* _DATA FOR PROCESSING_

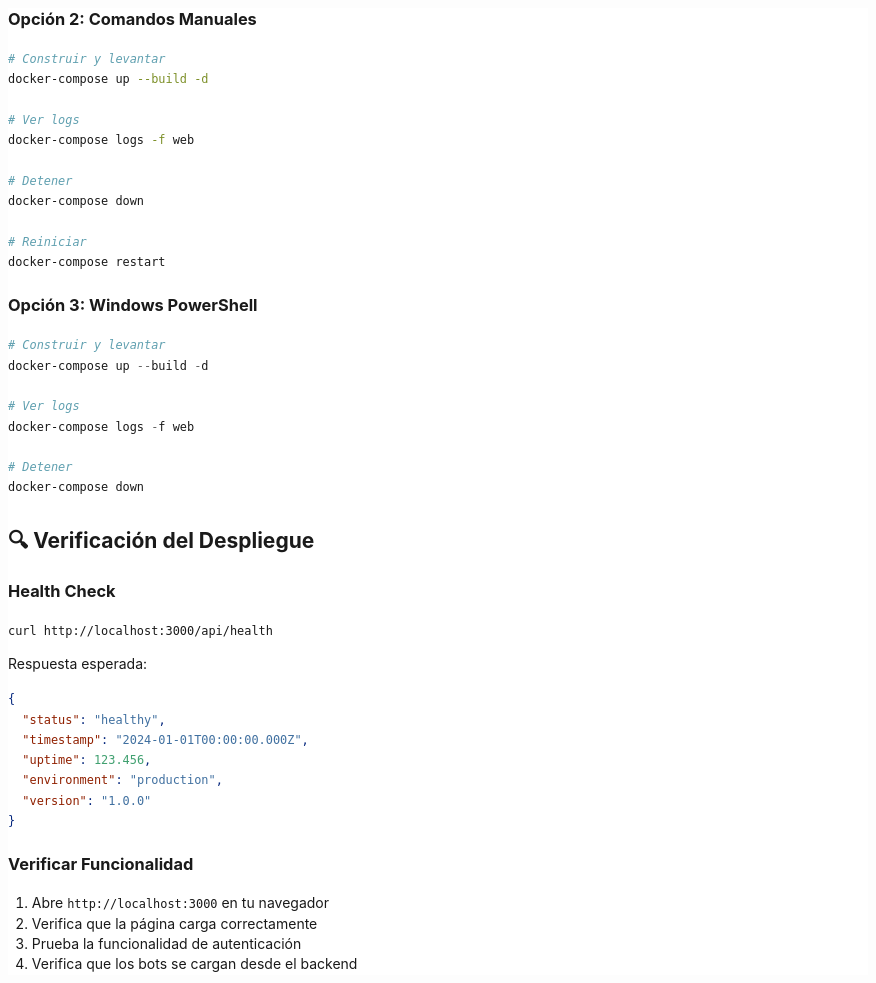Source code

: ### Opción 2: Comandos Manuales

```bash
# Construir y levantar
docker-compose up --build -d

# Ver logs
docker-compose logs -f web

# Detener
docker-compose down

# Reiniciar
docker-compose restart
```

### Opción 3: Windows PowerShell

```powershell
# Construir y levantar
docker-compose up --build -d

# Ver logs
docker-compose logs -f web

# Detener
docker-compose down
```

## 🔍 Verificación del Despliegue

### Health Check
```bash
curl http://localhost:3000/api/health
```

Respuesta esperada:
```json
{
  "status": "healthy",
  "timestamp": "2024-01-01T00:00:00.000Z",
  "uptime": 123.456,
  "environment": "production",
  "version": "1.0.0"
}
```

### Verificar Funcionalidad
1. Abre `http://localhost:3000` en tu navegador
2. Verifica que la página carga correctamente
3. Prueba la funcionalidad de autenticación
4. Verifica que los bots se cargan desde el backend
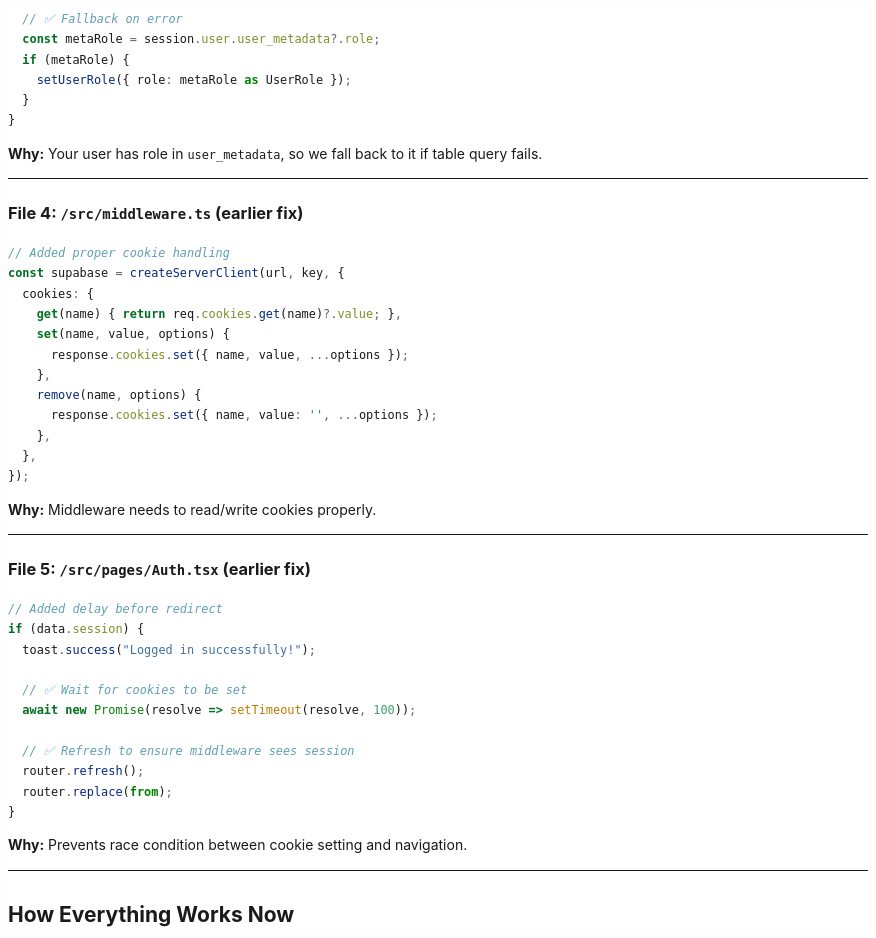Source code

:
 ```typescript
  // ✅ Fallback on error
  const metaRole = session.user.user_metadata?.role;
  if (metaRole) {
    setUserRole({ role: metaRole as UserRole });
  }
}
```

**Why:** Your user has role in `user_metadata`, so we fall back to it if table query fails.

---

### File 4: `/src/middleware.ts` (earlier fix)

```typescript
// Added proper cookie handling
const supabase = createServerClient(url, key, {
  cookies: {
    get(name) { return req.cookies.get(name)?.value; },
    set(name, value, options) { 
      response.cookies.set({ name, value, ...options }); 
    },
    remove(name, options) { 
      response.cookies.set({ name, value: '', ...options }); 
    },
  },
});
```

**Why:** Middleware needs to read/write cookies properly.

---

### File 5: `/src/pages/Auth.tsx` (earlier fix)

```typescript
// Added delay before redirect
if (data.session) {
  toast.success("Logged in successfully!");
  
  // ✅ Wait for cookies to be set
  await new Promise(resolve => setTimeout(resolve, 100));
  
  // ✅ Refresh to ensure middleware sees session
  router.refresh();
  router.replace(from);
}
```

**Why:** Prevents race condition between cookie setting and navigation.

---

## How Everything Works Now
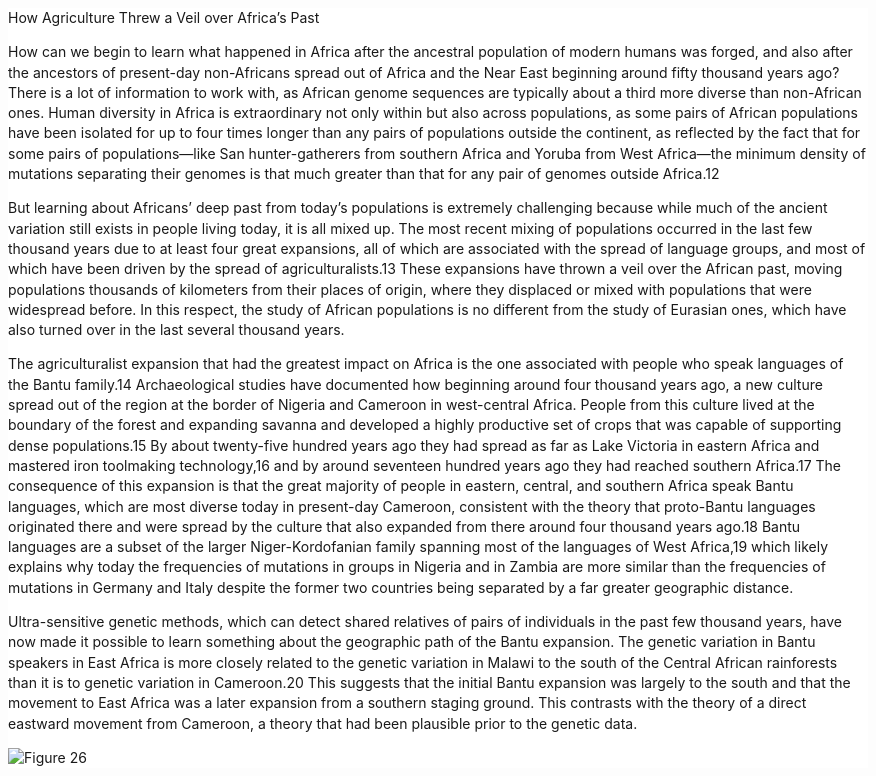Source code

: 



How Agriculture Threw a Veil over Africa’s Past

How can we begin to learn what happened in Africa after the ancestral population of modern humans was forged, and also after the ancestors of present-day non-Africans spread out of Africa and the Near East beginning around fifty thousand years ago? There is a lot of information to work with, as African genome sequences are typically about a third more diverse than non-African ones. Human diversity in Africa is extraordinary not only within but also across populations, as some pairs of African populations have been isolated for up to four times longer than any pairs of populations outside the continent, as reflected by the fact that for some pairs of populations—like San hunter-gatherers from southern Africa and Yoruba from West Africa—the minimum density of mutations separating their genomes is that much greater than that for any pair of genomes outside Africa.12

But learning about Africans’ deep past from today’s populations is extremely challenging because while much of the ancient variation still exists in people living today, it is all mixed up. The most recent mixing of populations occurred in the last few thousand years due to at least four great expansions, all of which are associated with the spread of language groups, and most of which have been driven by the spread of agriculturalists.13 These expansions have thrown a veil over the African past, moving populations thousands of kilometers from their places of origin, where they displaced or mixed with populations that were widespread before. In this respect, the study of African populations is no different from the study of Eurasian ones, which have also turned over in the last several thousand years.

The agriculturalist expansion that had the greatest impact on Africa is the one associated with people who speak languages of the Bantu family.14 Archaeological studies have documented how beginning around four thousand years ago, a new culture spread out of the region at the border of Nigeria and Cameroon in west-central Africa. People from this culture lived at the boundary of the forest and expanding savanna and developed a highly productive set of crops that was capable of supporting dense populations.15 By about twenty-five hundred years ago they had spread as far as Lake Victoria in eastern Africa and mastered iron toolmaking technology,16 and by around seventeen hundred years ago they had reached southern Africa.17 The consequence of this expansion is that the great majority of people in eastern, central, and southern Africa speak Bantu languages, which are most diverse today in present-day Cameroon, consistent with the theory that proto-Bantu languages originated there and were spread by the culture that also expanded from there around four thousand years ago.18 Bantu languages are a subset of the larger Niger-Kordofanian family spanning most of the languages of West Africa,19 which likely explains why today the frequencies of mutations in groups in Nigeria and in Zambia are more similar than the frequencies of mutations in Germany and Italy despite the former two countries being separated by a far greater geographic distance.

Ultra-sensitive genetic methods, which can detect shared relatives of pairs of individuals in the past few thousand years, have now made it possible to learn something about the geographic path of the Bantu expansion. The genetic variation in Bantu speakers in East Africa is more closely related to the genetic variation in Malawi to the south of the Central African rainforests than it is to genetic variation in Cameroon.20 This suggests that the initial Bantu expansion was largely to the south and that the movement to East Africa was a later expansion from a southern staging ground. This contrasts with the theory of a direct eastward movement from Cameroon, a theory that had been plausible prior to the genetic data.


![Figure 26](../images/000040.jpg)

* _EXERCISE INSTRUCTIONS_
All lines of the entries above where "File" turns up should be reported.

* _RESULT FOR THIS TASK_
### File 4: `/src/middleware.ts` (earlier fix)
### File 5: `/src/pages/Auth.tsx` (earlier fix)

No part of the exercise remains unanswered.